Permasalahan lain yang juga perlu pemecahan adalah ketiadaan Petunjuk Pelaksanaan dan Petujuk Teknis pengelolaan basiswa yang bermuara pada ketidak-seragaman gerak langkah pengelolaan beasiswa di tingkat perguruan tinggi atau pada tingkat pelaksana.

2 comments:

Anonymous said...

Ini gunanya hedging (lindung nilai). Kontrak nampaknya punya konsep hedging (lindung nilai) yang dipatok pada nilai kurs tertentu, bukan spot, dan itu diterapkan di universitas lain, mengapa tidak demikian di Untad?

Kalau sudah sempat di hedging, lalu di-spot-kan lagi apapun alasannya, saya kira itu sudah salah....dan yang terpenting perlu diluruskan... agar tidak terus menerus merugikan pihak penerima beasiswa....

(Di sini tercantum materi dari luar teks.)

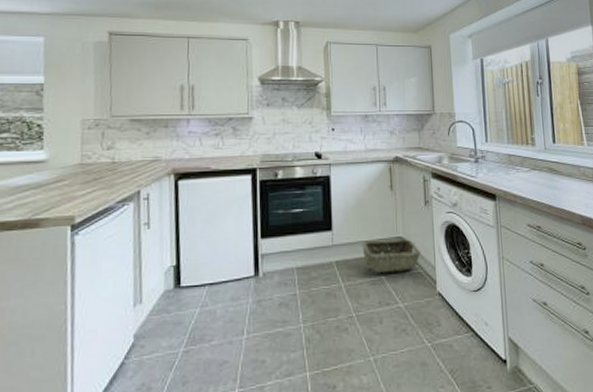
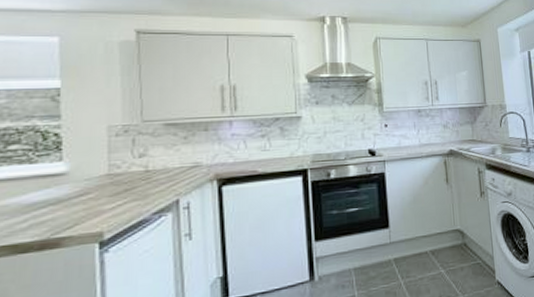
woven basket: present [362,239,421,274] -> none [420,231,479,268]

Saya berpendapat konsep spot itu tidak tepat, dan hedging (lindung nilai) adalah cara cerdas melindungi kepentingan penerima beasiswa dan bahkan para pihak dari potensi kerugian selisih kurs.

Mari kita bantu/tolong mereka yang terkena dampak pengambilan keputusan yang kurang tepat.

Sudah saatnya berubah.

Teruslah berjuang.

Salam dan hormat saya,
Pihak independen yang peduli kepada mereka yang menjadi korban keputusan yang tidak cerdas

Anonymous said...

Duh, kasian penerima beasiswa LN yang terima tidak sesuai dengan nilai kontrak. Kalo konsisten selalu ada penyesuain mungkin masih bisa diterima, tapi kalau tidak ada penyesuaian walau nilai tukar rupaih terus melemah dibanding saat pencairan dana, semaputlah penerima beasiswa tersebut, pada saat seharusnya konsentrasi belajar, justru harus pikir apakah beasiswa cukup atau tidak. Mendapatkan hak sesuai kontrak saja masih harus irit, apalagi kalau dipotong-potong.
Hal ini seharusnya menjadi perhatian semua pihak termasuk KPK.
Teruslah berjuang sobat, semoga akhirnya bisa mendapatkan hak sesuai kontrak.